Ende der A44
Bild © picture-alliance/dpa (Archiv)

Die Planung der A44 bei Kassel dauert rund ein Jahr länger als erwartet. Es sei nicht gelungen, das Verfahren entscheidend zu beschleunigen, sagte Verkehrsminister Tarek Al-Wazir (Grüne).

Der bisherige Zeitplan hatte vorgesehen, die Planung für den Bau der A44 bei Kaufungen (Kassel) 2018 abzuschließen und in der zweiten Jahreshälfte mit dem Planfeststellungsverfahren zu beginnen. Dieser Schritt soll nun erst Mitte 2019 erfolgen, teilte das Verkehrsministerium des Landes mit.

Die A44 soll von Kassel nach Herleshausen (Werra-Meißner) führen und dort an die A4 anschließen. Die Kosten der circa 70 Kilometer langen Verbindung werden auf insgesamt rund 1,8 Milliarden Euro veranschlagt.

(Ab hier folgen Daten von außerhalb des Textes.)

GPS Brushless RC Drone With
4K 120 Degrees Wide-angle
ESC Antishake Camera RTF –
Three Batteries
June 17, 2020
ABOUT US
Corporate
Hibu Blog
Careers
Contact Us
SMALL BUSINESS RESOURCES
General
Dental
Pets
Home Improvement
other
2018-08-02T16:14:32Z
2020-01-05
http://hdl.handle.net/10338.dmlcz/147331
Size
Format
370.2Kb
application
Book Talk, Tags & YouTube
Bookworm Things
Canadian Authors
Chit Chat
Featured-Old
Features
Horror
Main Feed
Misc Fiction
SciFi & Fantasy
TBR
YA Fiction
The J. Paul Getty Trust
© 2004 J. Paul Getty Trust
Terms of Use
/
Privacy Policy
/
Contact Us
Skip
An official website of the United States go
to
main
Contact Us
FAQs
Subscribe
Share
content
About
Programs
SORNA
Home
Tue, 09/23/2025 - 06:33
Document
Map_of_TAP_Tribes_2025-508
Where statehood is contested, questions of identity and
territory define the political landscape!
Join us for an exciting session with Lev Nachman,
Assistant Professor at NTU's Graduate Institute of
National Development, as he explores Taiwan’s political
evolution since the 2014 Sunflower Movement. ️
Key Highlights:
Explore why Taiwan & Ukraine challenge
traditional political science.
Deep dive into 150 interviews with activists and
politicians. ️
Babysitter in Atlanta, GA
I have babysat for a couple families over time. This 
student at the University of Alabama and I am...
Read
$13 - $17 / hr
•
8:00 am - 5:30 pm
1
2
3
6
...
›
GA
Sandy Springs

Aufwendiger als zunächst eingeschätzt

"Hessen Mobil hat bereits zusätzliches Personal für das Projekt abgestellt und zudem den damit befassten Fachbereich in Kassel von anderen Aufgaben entlastet", sagte Wirtschaftsminister Tarek Al-Wazir (Grüne) am Montag. Alle Möglichkeiten zur Einschaltung privater Ingenieurbüros würden genutzt, doch die Überarbeitung der bisherigen Planung habe sich als aufwendiger erwiesen als zunächst eingeschätzt. Außerdem hätten die privaten Büros wegen hoher Auftragslage nur begrenzte Kapazitäten, erklärte der Minister.

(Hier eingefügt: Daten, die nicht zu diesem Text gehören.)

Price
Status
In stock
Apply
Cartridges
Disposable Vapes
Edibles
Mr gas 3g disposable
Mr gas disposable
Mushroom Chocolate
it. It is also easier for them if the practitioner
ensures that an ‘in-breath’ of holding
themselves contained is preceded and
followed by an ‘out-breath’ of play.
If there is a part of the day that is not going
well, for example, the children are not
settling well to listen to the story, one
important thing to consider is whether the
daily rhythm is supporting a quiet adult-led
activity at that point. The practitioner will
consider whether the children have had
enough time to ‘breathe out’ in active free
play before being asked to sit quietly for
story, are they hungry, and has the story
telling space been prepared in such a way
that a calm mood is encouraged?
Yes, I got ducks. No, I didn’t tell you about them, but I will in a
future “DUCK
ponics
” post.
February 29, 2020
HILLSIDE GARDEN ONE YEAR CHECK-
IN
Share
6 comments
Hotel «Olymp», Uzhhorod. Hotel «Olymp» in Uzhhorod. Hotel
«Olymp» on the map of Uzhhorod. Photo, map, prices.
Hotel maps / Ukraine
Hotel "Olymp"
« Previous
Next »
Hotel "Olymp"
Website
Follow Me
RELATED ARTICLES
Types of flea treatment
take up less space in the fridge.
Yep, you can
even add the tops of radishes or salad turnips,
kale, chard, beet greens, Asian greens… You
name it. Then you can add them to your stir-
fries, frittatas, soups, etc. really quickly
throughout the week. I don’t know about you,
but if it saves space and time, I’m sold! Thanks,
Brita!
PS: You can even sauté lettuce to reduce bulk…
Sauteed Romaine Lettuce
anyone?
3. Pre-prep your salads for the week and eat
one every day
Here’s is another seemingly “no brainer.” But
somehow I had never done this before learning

Bauherr ist der Bund, das Land Hessen übernimmt in Auftragsverwaltung die Planung. Zwei der zwölf A44-Abschnitte sind fertig, acht im Bau, einer ist in Bauvorbereitung. Lediglich der Abschnitt von Kassel-Ost nach Helsa-Ost (Kassel) ist noch ohne Planfeststellungsbeschluss.